Euro-area central banks will swap the Greek bonds in their investment portfolios for similar securities to avoid enforced losses during a debt restructuring, a euro-area official said.
The swap will happen today and is identical to one the European Central Bank carried out last week with the Greek bonds acquired in its asset-purchase program, the official said. The new Greek bonds will be immune to collective action clauses, or CACs, ensuring central banks don’t incur any losses when a private-sector debt write-down takes place, the official said on condition of anonymity. A spokesman for the Frankfurt-based ECB declined to comment.
Announcing a second bailout for Greece earlier today, euro-area finance ministers said part of the deal is for governments to contribute the equivalent of the profits their national central banks make on Greek bonds in investment portfolios. That will reduce Greece’s debt ratio by 1.8 percentage points by 2020 and lower its financing needs by about 1.8 billion euros ($2.4 billion), they said. Ministers didn’t say whether the bonds would be swapped for equivalent assets that are exempt from CACs.
The ECB will also distribute the profits derived from its purchases of Greek bonds to national central banks, who will give the money to their governments to bolster Greece’s aid package, finance ministers said in a statement.
ECB President Mario Draghi has yet to comment publicly on the ECB’s involvement in the wrangling over Greece. The bailout package agreed today aims to reduce the nation’s debt to 120.5 percent of gross domestic product by 2020 from more than 160 percent last year.
Greece wanted the bonds in the national central banks’ portfolios to be included in a private-sector deal aimed at slicing about 100 billion euros off its debt, officials said last week. The central banks argued they would have dumped the bonds if they were normal investors and that they shouldn’t be forced to take losses on them.
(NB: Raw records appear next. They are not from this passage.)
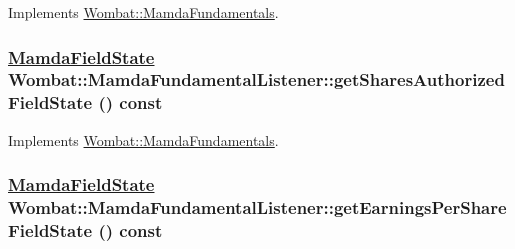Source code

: Implements \hyperlink{classWombat_1_1MamdaFundamentals_bda054b607ae27172a2aea4b25224853}{Wombat::Mamda\-Fundamentals}.\hypertarget{classWombat_1_1MamdaFundamentalListener_4c92c5309a8a142cc95541447c4c1403}{
\subsubsection[getSharesAuthorizedFieldState]{\setlength{\rightskip}{0pt plus 5cm}\hyperlink{namespaceWombat_93aac974f2ab713554fd12a1fa3b7d2a}{Mamda\-Field\-State} Wombat::Mamda\-Fundamental\-Listener::get\-Shares\-Authorized\-Field\-State () const}}
\label{classWombat_1_1MamdaFundamentalListener_4c92c5309a8a142cc95541447c4c1403}




Implements \hyperlink{classWombat_1_1MamdaFundamentals_3b2e1c2ff2ec88902f4e9c7b127852cc}{Wombat::Mamda\-Fundamentals}.\hypertarget{classWombat_1_1MamdaFundamentalListener_fa468a5bdef49cfbd10ce80223058091}{
\subsubsection[getEarningsPerShareFieldState]{\setlength{\rightskip}{0pt plus 5cm}\hyperlink{namespaceWombat_93aac974f2ab713554fd12a1fa3b7d2a}{Mamda\-Field\-State} Wombat::Mamda\-Fundamental\-Listener::get\-Earnings\-Per\-Share\-Field\-State () const}}
\label{classWombat_1_1MamdaFundamentalListener_fa468a5bdef49cfbd10ce80223058091}





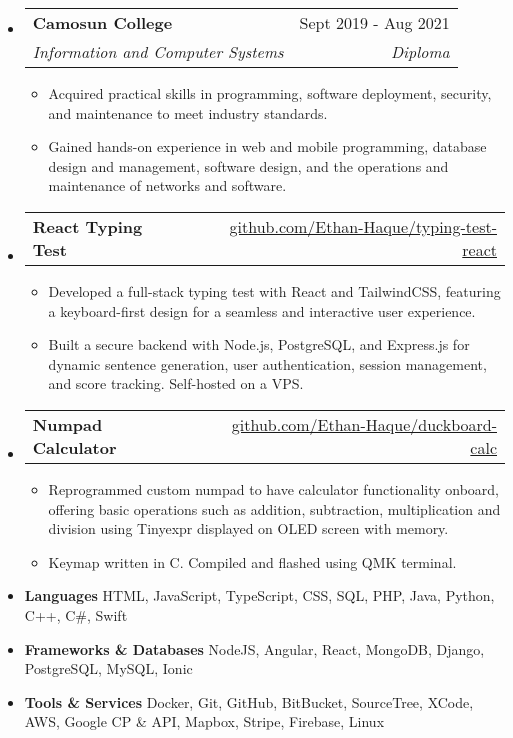 \documentclass[letterpaper,11pt]{article}[leftmargin=*]
\makeatletter
\def \entryspacing {-0pt}
\renewcommand{\section}[2]{\vspace{5pt}
  \tcbox[on line,boxsep=0pt,left=2pt,right=2pt,top=2pt,bottom=2pt,colback=secondary]
  {\color{white}\raggedbottom\normalsize\textbf{{#1}{\hspace{7pt}#2}}}
}
\newcommand{\resumeEntryStart}{\begin{itemize}[leftmargin=2.5mm]}
\newcommand{\resumeEntryEnd}{\end{itemize}\vspace{\entryspacing}}
\newcommand{\resumeItemListStart}{\begin{itemize}[leftmargin=4.5mm]}
\newcommand{\resumeItemListEnd}{\end{itemize}}
\newcommand{\resumeItem}[1]{
  \item\small{
    {#1 \vspace{-2pt}}
  }
}
\newcommand{\resumeEntryTSDL}[4]{
  \vspace{-1pt}\item[]
    \begin{tabularx}{0.97\textwidth}{X@{\hspace{60pt}}r}
      \textbf{\color{primary}#1} & {\firabook\color{accent}\small#2} \\
      \textit{\color{accent}\small#3} & \textit{\color{accent}\small#4} \\
    \end{tabularx}\vspace{-6pt}
}
\newcommand{\resumeEntryTD}[2]{
  \vspace{-1pt}\item[]
    \begin{tabularx}{0.97\textwidth}{X@{\hspace{60pt}}r}
      \textbf{\color{primary}#1} & {\firabook\color{accent}\small#2} \\
    \end{tabularx}\vspace{-6pt}
}
\newcommand{\resumeEntryS}[2]{
  \item[]\small{
    \textbf{\color{primary}#1 }{ #2 \vspace{-6pt}}
  }
}
\makeatother
\begin{document}
\section{\faGraduationCap}{Education}
  \resumeEntryStart
    \resumeEntryTSDL
      {Camosun College}{Sept 2019 - Aug 2021}
      {Information and Computer Systems}{Diploma}
      \resumeItemListStart
      \resumeItem {Acquired practical skills in programming, software deployment, security, and maintenance to meet industry standards.}
      \resumeItem{Gained hands-on experience in web and mobile programming, database design and management, software design, and the operations and maintenance of networks and software.}
      \resumeItemListEnd
  \resumeEntryEnd
  
  
\section{\faFlask}{Projects}

\resumeEntryStart
    \resumeEntryTD
      {React Typing Test}{\href{https://github.com/Ethan-Haque/typing-test-react}{github.com/Ethan-Haque/typing-test-react}}
    \resumeItemListStart
    \resumeItem{Developed a full-stack typing test with React and TailwindCSS, featuring a keyboard-first design for a seamless and interactive user experience.}
    \resumeItem{Built a secure backend with Node.js, PostgreSQL, and Express.js for dynamic sentence generation, user authentication, session management, and score tracking. Self-hosted on a VPS.}
    \resumeItemListEnd
  
    \resumeEntryTD
      {Numpad Calculator}{\href{https://github.com/Ethan-Haque/duckboard-calc}{github.com/Ethan-Haque/duckboard-calc}}
    \resumeItemListStart
      \resumeItem {Reprogrammed custom numpad to have calculator functionality onboard, offering basic operations such as addition, subtraction, multiplication and division using Tinyexpr displayed on OLED screen with memory.}
      \resumeItem {Keymap written in C. Compiled and flashed using QMK terminal.}
    \resumeItemListEnd
  \resumeEntryEnd
\section{\faGears}{Skills}
 \resumeEntryStart
  \resumeEntryS{Languages} {HTML, JavaScript, TypeScript, CSS, SQL, PHP, Java, Python, C++, C\#, Swift}
  \resumeEntryS{Frameworks \& Databases} {NodeJS, Angular, React, MongoDB, Django, PostgreSQL, MySQL, Ionic}
  \resumeEntryS{Tools \& Services} {Docker, Git, GitHub, BitBucket, SourceTree, XCode, AWS, Google CP \& API, Mapbox, Stripe, Firebase, Linux}
 \resumeEntryEnd
\end{document}
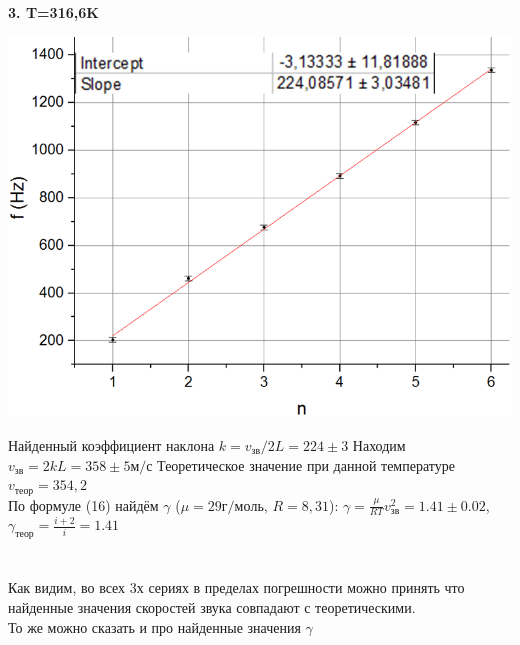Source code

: \documentclass[12pt]{article}
\begin{document}
    \textbf{3. T=316,6K}
    \begin{center}
    	\includegraphics[width=14cm]{graph40.png}
    \end{center}
    Найденный коэффициент наклона $k = v_{зв}/2L = 224 \pm 3$
    Находим $v_{зв} = 2kL = 358 \pm 5 м/с$
    Теоретическое значение при данной температуре $v_{теор} = 354,2$\\
    По формуле (16) найдём $\gamma$ ($\mu = 29 г/моль$, $R=8,31$):
    $\gamma = \frac{\mu}{RT}v_{зв}^2 = 1.41 \pm 0.02$, $\gamma_{теор} = \frac{i+2}{i} = 1.41$
    \\ \\ \\
    Как видим, во всех 3х сериях в пределах погрешности можно принять что найденные значения скоростей звука совпадают с теоретическими.\\
    То же можно сказать и про найденные значения $\gamma$
    
\end{document}
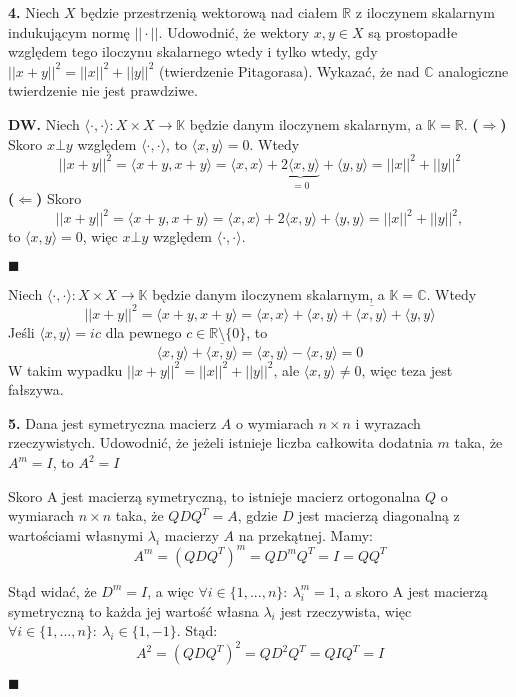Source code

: \documentclass{article}
\begin{document}
\begin{center}
\large \textbf{4.}  Niech $X$ będzie przestrzenią wektorową nad ciałem $\mathds{R}$ z iloczynem skalarnym indukującym normę $||\cdot||$. Udowodnić, że wektory $x,y\in X$ są prostopadłe względem tego iloczynu skalarnego wtedy i tylko wtedy, gdy $||x+y||^2=||x||^2+||y||^2$ (twierdzenie Pitagorasa). Wykazać, że nad $\mathds{C}$ analogiczne twierdzenie nie jest prawdziwe.
\end{center}
\textbf{DW.}
Niech $\langle\cdot,\cdot\rangle:X\times X\rightarrow\mathds{K}$ będzie danym iloczynem skalarnym, a $\mathds{K}=\mathds{R}$.
\textbf{($\Rightarrow$)} Skoro $x\bot y$ względem $\langle\cdot,\cdot\rangle$, to $\langle x,y\rangle=0$. Wtedy $$||x+y||^2=\langle x+y,x+y\rangle=\langle x,x \rangle+\underbrace{2\langle x,y \rangle}_{=0}+\langle y,y \rangle=||x||^2 + ||y||^2$$
\textbf{($\Leftarrow$)} Skoro
$$||x+y||^2=\langle x+y,x+y\rangle=\langle x,x \rangle+2\langle x,y \rangle+\langle y,y \rangle=||x||^2 + ||y||^2,$$
to $\langle x,y \rangle=0$, więc $x\bot y$ względem $\langle\cdot,\cdot\rangle$.
\begin{flushright}
$\blacksquare$
\end{flushright}
Niech $\langle\cdot,\cdot\rangle:X\times X\rightarrow\mathds{K}$ będzie danym iloczynem skalarnym, a $\mathds{K}=\mathds{C}$. Wtedy 
$$||x+y||^2=\langle x+y,x+y\rangle=\langle x,x \rangle+\langle x,y \rangle+\overline{\langle x,y\rangle}+\langle y,y \rangle$$
Jeśli $\langle x,y\rangle=ic$ dla pewnego $c\in\mathds{R}\setminus\{0\}$, to $$\langle x,y\rangle+\overline{\langle x,y\rangle}=\langle x,y\rangle-\langle x,y\rangle=0$$ W takim wypadku $||x+y||^2=||x||^2+||y||^2$, ale $\langle x,y\rangle\neq0$, więc teza jest fałszywa.

\begin{center}
\large\textbf{5.} Dana jest symetryczna macierz $A$ o wymiarach $n\times n$ i wyrazach rzeczywistych. Udowodnić, że jeżeli istnieje liczba całkowita dodatnia $m$ taka, że $A^m=I$, to $A^2=I$
\end{center}

Skoro A jest macierzą symetryczną, to istnieje macierz ortogonalna $Q$ o wymiarach $n\times n$ taka, że $QDQ^T=A$, gdzie $D$ jest macierzą diagonalną z wartościami własnymi $\lambda_i$ macierzy $A$ na przekątnej. Mamy:
$$A^m=(QDQ^T)^m=QD^mQ^T=I=QQ^T$$

Stąd widać, że $D^m=I$, a więc $\forall i\in\{1,...,n\}:\ \lambda_i^m=1$, a skoro A jest macierzą symetryczną to każda jej wartość własna $\lambda_i$ jest rzeczywista, więc $\forall i\in\{1,...,n\}:\ \lambda_i\in\{1,-1\}$. Stąd: $$A^2=(QDQ^T)^2=QD^2Q^T=QIQ^T=I$$
\begin{flushright}
$\blacksquare$
\end{flushright}
\end{document}
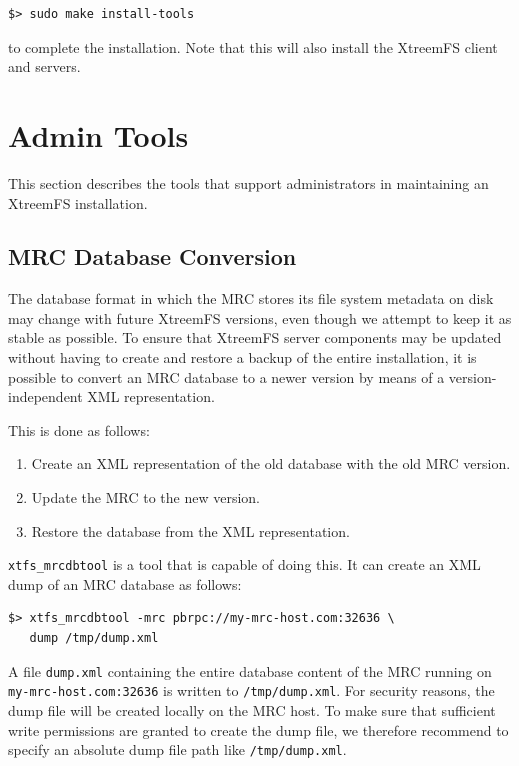 \documentclass[a4paper,10pt]{book}
\begin{document}
\begin{verbatim}
$> sudo make install-tools
\end{verbatim}

to complete the installation. Note that this will also install the XtreemFS client and servers.

\section{Admin Tools}

This section describes the tools that support administrators in maintaining an XtreemFS installation.

\subsection{MRC Database Conversion}
\label{sec:mrcdbtools}

The database format in which the MRC stores its file system metadata on disk may change with future XtreemFS versions, even though we attempt to keep it as stable as possible. To ensure that XtreemFS server components may be updated without having to create and restore a backup of the entire installation, it is possible to convert an MRC database to a newer version by means of a version-independent XML representation.

This is done as follows:
\begin{enumerate}
  \item Create an XML representation of the old database with the old MRC version.
  \item Update the MRC to the new version.
  \item Restore the database from the XML representation.
\end{enumerate}

\texttt{xtfs\_mrcdbtool} is a tool that is capable of doing this. It can create an XML dump of an MRC database as follows:

\begin{verbatim}
$> xtfs_mrcdbtool -mrc pbrpc://my-mrc-host.com:32636 \
   dump /tmp/dump.xml
\end{verbatim}

A file \texttt{dump.xml} containing the entire database content of the MRC running on \texttt{my-mrc-host.com:32636} is written to \texttt{/tmp/dump.xml}. For security reasons, the dump file will be created locally on the MRC host. To make sure that sufficient write permissions are granted to create the dump file, we therefore recommend to specify an absolute dump file path like \texttt{/tmp/dump.xml}.
\end{document}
CACs typically make all bondholders subject to losing part of their capital in a retrospective action that does not require the assent of all lenders.
The next step will be to prepare legislation that ensures the ECB can continue lending to banks using Greek collateral should rating companies deem the country to be in default while the private-sector swap is taking place. Europe’s rescue fund may provide 35 billion euros to help Greece buy back those bonds, according to a draft law published by Greece on Feb. 12.
Euro-area governments last July agreed on a guarantee for the ECB, which cannot accept bonds with a default rating. The Greek finance ministry said today that the swap will be offered to investors this week. It may take around two weeks to complete.
The value of Greek bonds held by euro-area central banks other than Greece in their investment portfolios is less than 10 billion euros, another euro-area official has said. Not all 17 national central banks in the euro area have Greek bonds in their portfolios. Germany’s Bundesbank doesn’t, another official said last week.